Data to process:
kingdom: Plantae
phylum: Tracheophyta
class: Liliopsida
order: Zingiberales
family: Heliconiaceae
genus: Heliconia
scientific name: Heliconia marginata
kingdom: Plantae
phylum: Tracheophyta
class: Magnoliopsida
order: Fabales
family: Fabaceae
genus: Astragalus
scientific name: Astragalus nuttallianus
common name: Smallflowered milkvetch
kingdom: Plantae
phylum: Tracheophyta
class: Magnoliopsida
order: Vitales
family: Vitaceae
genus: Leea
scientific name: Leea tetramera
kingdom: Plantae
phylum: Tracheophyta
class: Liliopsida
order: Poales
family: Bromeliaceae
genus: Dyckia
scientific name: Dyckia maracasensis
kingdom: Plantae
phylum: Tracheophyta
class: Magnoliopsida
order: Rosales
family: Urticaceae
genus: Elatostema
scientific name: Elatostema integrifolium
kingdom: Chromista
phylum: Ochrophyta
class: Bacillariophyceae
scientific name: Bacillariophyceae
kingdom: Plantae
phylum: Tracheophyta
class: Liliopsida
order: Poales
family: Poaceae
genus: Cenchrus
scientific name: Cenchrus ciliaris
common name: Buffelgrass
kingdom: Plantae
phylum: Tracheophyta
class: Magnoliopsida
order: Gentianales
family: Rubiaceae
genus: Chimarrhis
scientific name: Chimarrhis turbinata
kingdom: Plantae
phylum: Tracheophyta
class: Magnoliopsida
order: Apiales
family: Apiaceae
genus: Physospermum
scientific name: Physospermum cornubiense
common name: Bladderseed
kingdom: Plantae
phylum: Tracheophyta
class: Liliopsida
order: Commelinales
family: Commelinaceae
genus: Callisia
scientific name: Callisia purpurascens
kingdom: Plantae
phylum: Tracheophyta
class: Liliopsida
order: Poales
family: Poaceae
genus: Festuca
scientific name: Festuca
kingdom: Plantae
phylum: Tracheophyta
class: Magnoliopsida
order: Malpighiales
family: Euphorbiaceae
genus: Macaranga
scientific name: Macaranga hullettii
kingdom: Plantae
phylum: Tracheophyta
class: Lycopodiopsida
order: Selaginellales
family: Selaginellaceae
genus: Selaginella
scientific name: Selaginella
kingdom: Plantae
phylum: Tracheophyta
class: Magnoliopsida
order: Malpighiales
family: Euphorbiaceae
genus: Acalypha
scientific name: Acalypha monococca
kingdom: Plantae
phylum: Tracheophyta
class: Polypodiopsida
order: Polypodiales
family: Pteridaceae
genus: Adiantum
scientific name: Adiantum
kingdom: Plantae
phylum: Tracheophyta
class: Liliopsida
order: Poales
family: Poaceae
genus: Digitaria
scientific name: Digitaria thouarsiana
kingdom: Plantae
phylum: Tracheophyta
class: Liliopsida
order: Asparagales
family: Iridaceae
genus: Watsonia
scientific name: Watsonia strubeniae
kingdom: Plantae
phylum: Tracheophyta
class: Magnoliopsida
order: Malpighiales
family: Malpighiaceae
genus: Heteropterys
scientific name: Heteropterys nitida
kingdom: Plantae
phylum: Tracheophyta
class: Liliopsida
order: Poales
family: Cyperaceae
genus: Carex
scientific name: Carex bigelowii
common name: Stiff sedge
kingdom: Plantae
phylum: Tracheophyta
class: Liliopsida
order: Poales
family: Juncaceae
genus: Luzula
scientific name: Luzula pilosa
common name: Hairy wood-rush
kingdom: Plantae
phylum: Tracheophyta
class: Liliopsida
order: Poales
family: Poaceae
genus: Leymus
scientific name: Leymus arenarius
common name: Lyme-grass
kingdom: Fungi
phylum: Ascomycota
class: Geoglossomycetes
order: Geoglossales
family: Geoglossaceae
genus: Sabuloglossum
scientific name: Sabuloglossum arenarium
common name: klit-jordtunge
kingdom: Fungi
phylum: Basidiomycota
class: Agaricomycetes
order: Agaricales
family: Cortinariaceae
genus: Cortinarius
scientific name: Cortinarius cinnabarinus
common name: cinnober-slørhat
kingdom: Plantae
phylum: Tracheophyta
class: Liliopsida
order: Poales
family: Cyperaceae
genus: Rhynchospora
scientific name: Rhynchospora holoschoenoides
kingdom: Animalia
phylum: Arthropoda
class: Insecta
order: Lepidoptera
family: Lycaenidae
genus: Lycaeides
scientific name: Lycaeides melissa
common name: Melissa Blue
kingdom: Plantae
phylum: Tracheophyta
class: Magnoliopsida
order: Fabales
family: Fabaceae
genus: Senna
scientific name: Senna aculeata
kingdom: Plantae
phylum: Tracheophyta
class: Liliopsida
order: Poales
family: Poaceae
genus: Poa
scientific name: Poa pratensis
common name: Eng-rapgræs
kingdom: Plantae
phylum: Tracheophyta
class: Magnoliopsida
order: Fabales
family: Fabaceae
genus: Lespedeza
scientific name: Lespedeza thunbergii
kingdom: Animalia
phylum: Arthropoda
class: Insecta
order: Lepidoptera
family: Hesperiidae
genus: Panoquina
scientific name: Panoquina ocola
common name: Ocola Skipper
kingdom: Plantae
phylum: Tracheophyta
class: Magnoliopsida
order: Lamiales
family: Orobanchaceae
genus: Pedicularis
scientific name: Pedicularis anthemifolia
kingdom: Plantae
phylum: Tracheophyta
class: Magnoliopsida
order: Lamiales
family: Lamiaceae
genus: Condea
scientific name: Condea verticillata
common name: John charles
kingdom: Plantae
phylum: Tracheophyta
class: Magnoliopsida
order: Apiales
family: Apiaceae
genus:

What you have to do: For each item above, copy out every line that names it, from kingdom onward, character for character.

Correct answer:
kingdom: Plantae
phylum: Tracheophyta
class: Liliopsida
order: Zingiberales
family: Heliconiaceae
genus: Heliconia
scientific name: Heliconia marginata
kingdom: Plantae
phylum: Tracheophyta
class: Magnoliopsida
order: Fabales
family: Fabaceae
genus: Astragalus
scientific name: Astragalus nuttallianus
common name: Smallflowered milkvetch
kingdom: Plantae
phylum: Tracheophyta
class: Magnoliopsida
order: Vitales
family: Vitaceae
genus: Leea
scientific name: Leea tetramera
kingdom: Plantae
phylum: Tracheophyta
class: Liliopsida
order: Poales
family: Bromeliaceae
genus: Dyckia
scientific name: Dyckia maracasensis
kingdom: Plantae
phylum: Tracheophyta
class: Magnoliopsida
order: Rosales
family: Urticaceae
genus: Elatostema
scientific name: Elatostema integrifolium
kingdom: Chromista
phylum: Ochrophyta
class: Bacillariophyceae
scientific name: Bacillariophyceae
kingdom: Plantae
phylum: Tracheophyta
class: Liliopsida
order: Poales
family: Poaceae
genus: Cenchrus
scientific name: Cenchrus ciliaris
common name: Buffelgrass
kingdom: Plantae
phylum: Tracheophyta
class: Magnoliopsida
order: Gentianales
family: Rubiaceae
genus: Chimarrhis
scientific name: Chimarrhis turbinata
kingdom: Plantae
phylum: Tracheophyta
class: Magnoliopsida
order: Apiales
family: Apiaceae
genus: Physospermum
scientific name: Physospermum cornubiense
common name: Bladderseed
kingdom: Plantae
phylum: Tracheophyta
class: Liliopsida
order: Commelinales
family: Commelinaceae
genus: Callisia
scientific name: Callisia purpurascens
kingdom: Plantae
phylum: Tracheophyta
class: Liliopsida
order: Poales
family: Poaceae
genus: Festuca
scientific name: Festuca
kingdom: Plantae
phylum: Tracheophyta
class: Magnoliopsida
order: Malpighiales
family: Euphorbiaceae
genus: Macaranga
scientific name: Macaranga hullettii
kingdom: Plantae
phylum: Tracheophyta
class: Lycopodiopsida
order: Selaginellales
family: Selaginellaceae
genus: Selaginella
scientific name: Selaginella
kingdom: Plantae
phylum: Tracheophyta
class: Magnoliopsida
order: Malpighiales
family: Euphorbiaceae
genus: Acalypha
scientific name: Acalypha monococca
kingdom: Plantae
phylum: Tracheophyta
class: Polypodiopsida
order: Polypodiales
family: Pteridaceae
genus: Adiantum
scientific name: Adiantum
kingdom: Plantae
phylum: Tracheophyta
class: Liliopsida
order: Poales
family: Poaceae
genus: Digitaria
scientific name: Digitaria thouarsiana
kingdom: Plantae
phylum: Tracheophyta
class: Liliopsida
order: Asparagales
family: Iridaceae
genus: Watsonia
scientific name: Watsonia strubeniae
kingdom: Plantae
phylum: Tracheophyta
class: Magnoliopsida
order: Malpighiales
family: Malpighiaceae
genus: Heteropterys
scientific name: Heteropterys nitida
kingdom: Plantae
phylum: Tracheophyta
class: Liliopsida
order: Poales
family: Cyperaceae
genus: Carex
scientific name: Carex bigelowii
common name: Stiff sedge
kingdom: Plantae
phylum: Tracheophyta
class: Liliopsida
order: Poales
family: Juncaceae
genus: Luzula
scientific name: Luzula pilosa
common name: Hairy wood-rush
kingdom: Plantae
phylum: Tracheophyta
class: Liliopsida
order: Poales
family: Poaceae
genus: Leymus
scientific name: Leymus arenarius
common name: Lyme-grass
kingdom: Fungi
phylum: Ascomycota
class: Geoglossomycetes
order: Geoglossales
family: Geoglossaceae
genus: Sabuloglossum
scientific name: Sabuloglossum arenarium
common name: klit-jordtunge
kingdom: Fungi
phylum: Basidiomycota
class: Agaricomycetes
order: Agaricales
family: Cortinariaceae
genus: Cortinarius
scientific name: Cortinarius cinnabarinus
common name: cinnober-slørhat
kingdom: Plantae
phylum: Tracheophyta
class: Liliopsida
order: Poales
family: Cyperaceae
genus: Rhynchospora
scientific name: Rhynchospora holoschoenoides
kingdom: Animalia
phylum: Arthropoda
class: Insecta
order: Lepidoptera
family: Lycaenidae
genus: Lycaeides
scientific name: Lycaeides melissa
common name: Melissa Blue
kingdom: Plantae
phylum: Tracheophyta
class: Magnoliopsida
order: Fabales
family: Fabaceae
genus: Senna
scientific name: Senna aculeata
kingdom: Plantae
phylum: Tracheophyta
class: Liliopsida
order: Poales
family: Poaceae
genus: Poa
scientific name: Poa pratensis
common name: Eng-rapgræs
kingdom: Plantae
phylum: Tracheophyta
class: Magnoliopsida
order: Fabales
family: Fabaceae
genus: Lespedeza
scientific name: Lespedeza thunbergii
kingdom: Animalia
phylum: Arthropoda
class: Insecta
order: Lepidoptera
family: Hesperiidae
genus: Panoquina
scientific name: Panoquina ocola
common name: Ocola Skipper
kingdom: Plantae
phylum: Tracheophyta
class: Magnoliopsida
order: Lamiales
family: Orobanchaceae
genus: Pedicularis
scientific name: Pedicularis anthemifolia
kingdom: Plantae
phylum: Tracheophyta
class: Magnoliopsida
order: Lamiales
family: Lamiaceae
genus: Condea
scientific name: Condea verticillata
common name: John charles
kingdom: Plantae
phylum: Tracheophyta
class: Magnoliopsida
order: Apiales
family: Apiaceae
genus:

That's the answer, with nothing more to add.